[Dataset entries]
■ ■ ■ ■
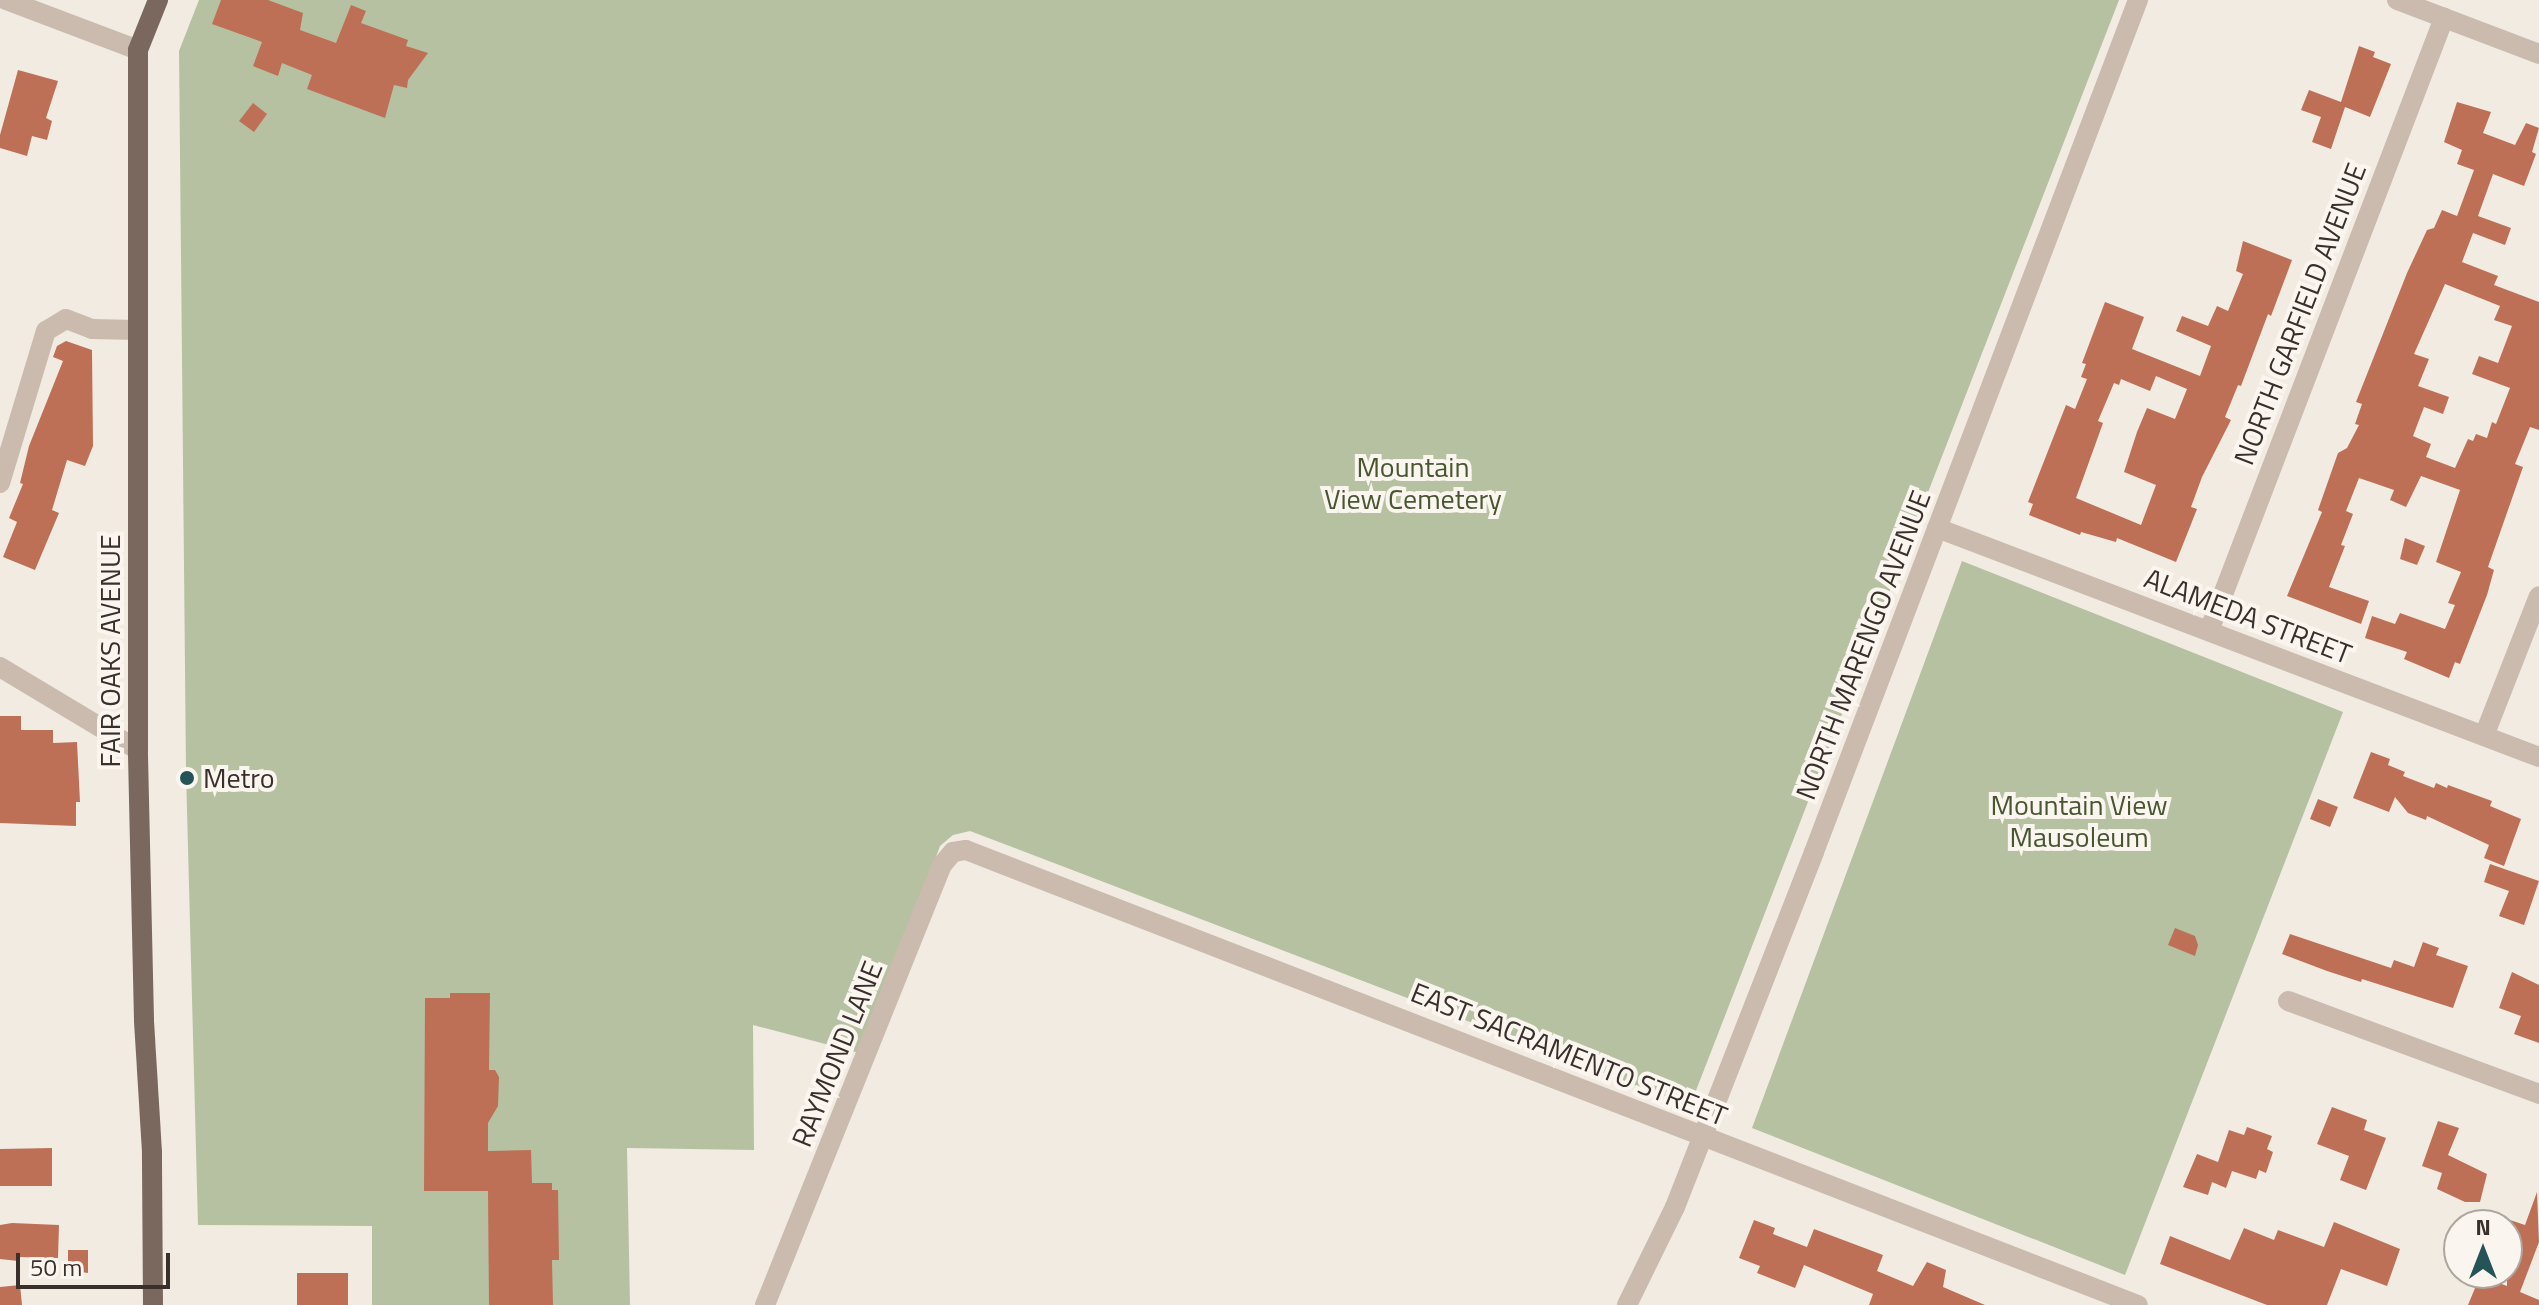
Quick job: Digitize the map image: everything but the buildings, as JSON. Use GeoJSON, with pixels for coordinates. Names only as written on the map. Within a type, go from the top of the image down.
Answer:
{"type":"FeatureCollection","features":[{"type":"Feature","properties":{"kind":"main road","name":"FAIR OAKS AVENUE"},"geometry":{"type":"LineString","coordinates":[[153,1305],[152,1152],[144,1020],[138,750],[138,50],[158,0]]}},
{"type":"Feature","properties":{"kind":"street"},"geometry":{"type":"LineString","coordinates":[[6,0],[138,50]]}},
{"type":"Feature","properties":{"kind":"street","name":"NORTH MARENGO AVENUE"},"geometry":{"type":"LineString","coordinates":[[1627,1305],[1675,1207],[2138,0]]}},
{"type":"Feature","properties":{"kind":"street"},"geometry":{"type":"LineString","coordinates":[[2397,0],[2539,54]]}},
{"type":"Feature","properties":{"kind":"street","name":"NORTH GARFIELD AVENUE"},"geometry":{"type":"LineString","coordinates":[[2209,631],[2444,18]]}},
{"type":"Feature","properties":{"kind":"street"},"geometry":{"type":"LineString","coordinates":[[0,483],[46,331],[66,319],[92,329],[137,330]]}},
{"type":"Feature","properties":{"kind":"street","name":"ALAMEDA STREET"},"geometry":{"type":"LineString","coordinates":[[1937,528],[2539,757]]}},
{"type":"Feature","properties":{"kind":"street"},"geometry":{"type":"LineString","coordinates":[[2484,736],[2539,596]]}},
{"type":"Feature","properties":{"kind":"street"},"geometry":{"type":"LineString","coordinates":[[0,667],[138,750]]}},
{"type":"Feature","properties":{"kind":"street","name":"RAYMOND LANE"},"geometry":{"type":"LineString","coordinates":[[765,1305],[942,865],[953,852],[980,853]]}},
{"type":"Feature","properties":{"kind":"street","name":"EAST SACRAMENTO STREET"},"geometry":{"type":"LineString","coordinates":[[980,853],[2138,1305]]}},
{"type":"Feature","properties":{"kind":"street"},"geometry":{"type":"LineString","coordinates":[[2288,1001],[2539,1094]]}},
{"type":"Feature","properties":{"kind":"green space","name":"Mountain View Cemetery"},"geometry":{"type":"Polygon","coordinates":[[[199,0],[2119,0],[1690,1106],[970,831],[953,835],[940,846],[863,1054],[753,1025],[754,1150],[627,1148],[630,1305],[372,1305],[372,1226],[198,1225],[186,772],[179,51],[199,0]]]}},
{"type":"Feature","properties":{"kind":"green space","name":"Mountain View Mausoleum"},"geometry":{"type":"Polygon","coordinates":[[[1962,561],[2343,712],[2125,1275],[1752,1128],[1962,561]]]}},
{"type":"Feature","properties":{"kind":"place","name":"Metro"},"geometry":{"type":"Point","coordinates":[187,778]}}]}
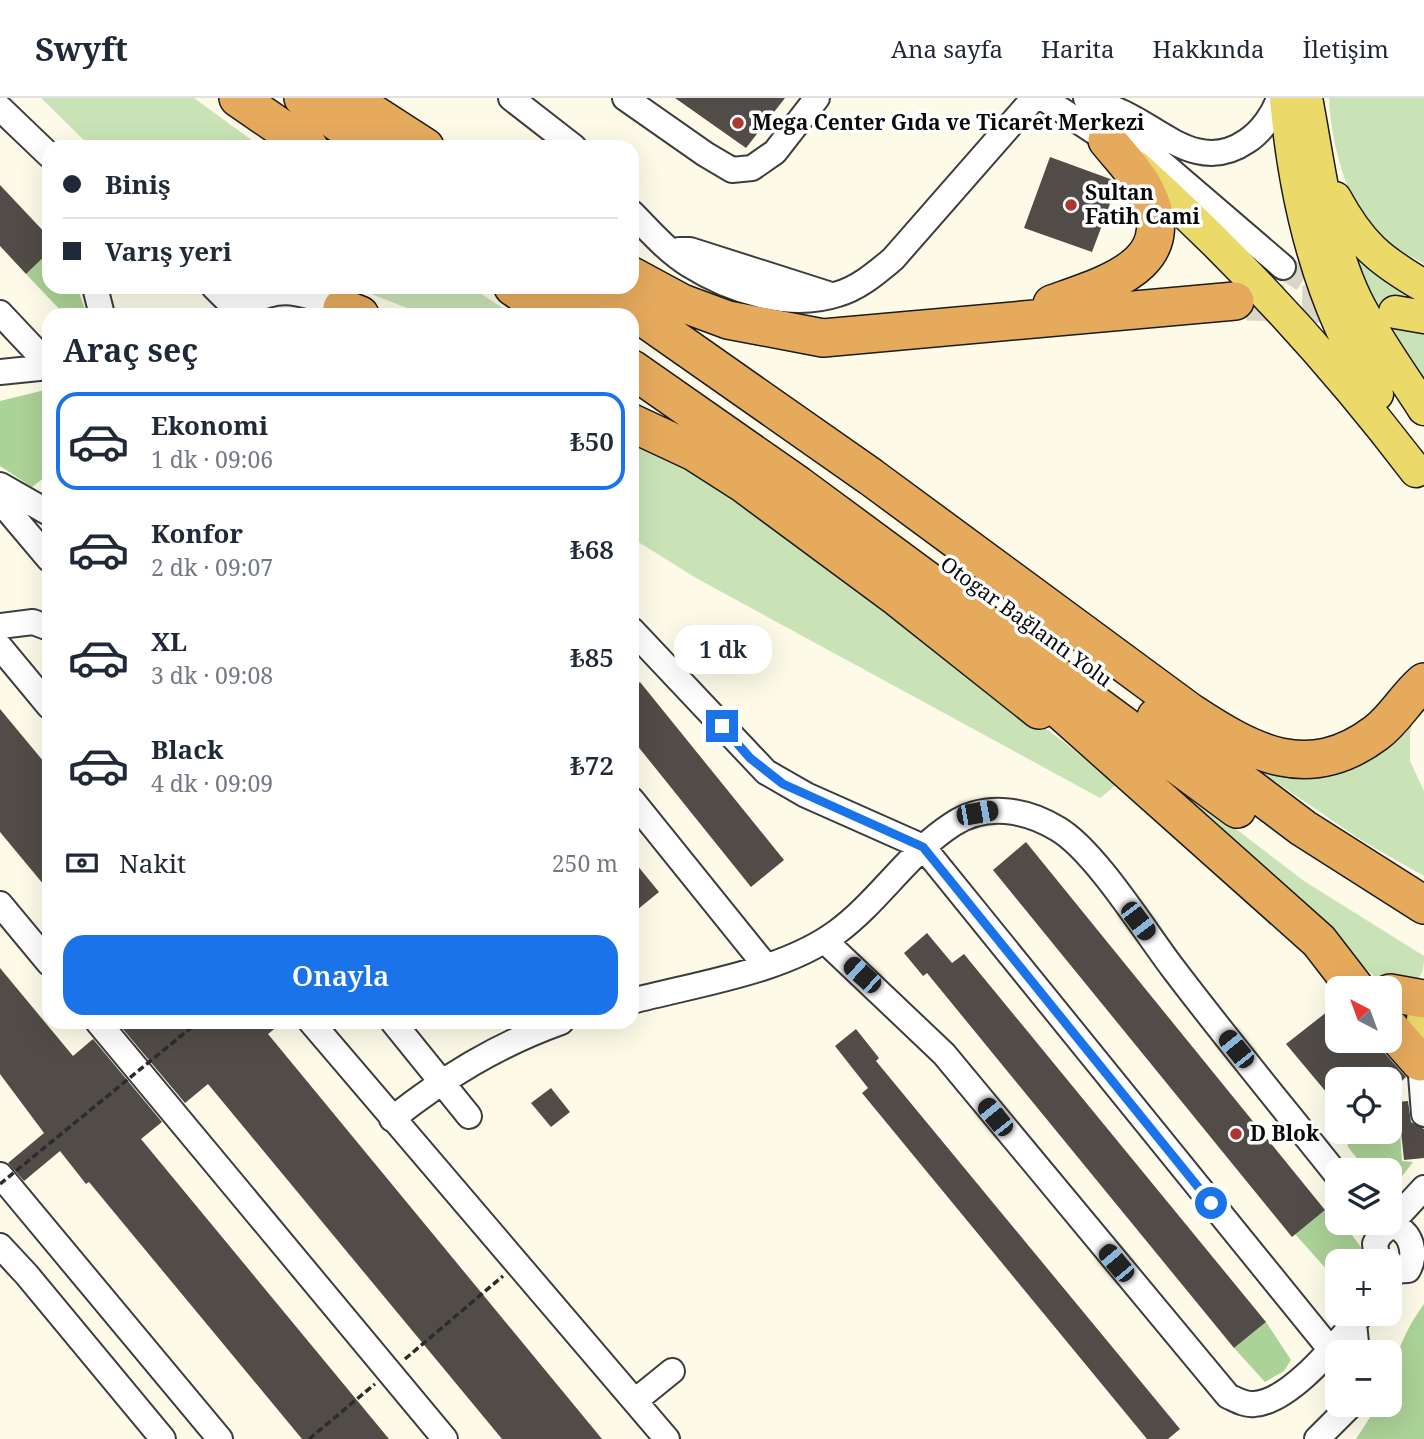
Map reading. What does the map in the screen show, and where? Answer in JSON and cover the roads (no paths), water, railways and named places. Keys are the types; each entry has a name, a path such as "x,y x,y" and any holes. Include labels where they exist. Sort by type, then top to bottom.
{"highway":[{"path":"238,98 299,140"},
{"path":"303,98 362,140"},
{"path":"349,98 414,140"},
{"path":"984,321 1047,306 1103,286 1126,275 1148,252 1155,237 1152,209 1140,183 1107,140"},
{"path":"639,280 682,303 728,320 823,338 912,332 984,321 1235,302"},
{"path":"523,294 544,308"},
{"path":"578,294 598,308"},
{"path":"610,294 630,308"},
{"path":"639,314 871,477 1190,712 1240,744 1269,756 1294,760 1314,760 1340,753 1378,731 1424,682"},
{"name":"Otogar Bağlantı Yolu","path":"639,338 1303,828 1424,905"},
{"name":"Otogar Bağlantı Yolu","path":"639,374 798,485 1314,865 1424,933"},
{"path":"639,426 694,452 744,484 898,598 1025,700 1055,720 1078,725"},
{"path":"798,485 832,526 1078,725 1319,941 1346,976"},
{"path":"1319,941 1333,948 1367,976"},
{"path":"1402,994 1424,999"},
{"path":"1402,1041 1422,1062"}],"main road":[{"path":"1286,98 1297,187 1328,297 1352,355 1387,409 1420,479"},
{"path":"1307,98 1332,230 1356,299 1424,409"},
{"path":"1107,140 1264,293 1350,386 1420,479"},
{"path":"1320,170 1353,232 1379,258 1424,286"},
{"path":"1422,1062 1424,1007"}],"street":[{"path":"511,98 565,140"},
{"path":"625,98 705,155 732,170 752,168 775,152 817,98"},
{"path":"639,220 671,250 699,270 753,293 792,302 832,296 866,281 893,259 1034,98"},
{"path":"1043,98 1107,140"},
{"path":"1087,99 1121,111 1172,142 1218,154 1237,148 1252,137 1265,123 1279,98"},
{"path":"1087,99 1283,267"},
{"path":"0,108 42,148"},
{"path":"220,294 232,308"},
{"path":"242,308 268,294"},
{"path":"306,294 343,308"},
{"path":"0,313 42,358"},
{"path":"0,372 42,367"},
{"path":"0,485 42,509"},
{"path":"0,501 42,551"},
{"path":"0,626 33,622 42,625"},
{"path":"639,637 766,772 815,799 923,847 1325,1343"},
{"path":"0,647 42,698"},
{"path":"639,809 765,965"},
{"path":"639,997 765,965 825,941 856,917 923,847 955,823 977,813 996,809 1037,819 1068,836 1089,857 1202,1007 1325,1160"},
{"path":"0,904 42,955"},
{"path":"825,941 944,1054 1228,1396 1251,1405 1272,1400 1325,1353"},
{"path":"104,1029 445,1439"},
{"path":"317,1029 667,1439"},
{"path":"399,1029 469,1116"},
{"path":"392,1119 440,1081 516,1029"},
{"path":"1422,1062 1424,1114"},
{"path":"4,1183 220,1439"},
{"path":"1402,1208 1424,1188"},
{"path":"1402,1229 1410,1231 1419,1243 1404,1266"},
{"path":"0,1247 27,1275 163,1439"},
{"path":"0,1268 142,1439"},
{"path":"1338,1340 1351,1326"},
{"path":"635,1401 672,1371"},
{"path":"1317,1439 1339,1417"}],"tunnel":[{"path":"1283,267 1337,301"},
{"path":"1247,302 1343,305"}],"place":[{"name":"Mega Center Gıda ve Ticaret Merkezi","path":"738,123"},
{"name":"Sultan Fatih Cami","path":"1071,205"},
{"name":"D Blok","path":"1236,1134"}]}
■ ■ ■ ■
In the records, how many lines include the string "space"? The answer is that number alone.

● Reply:
2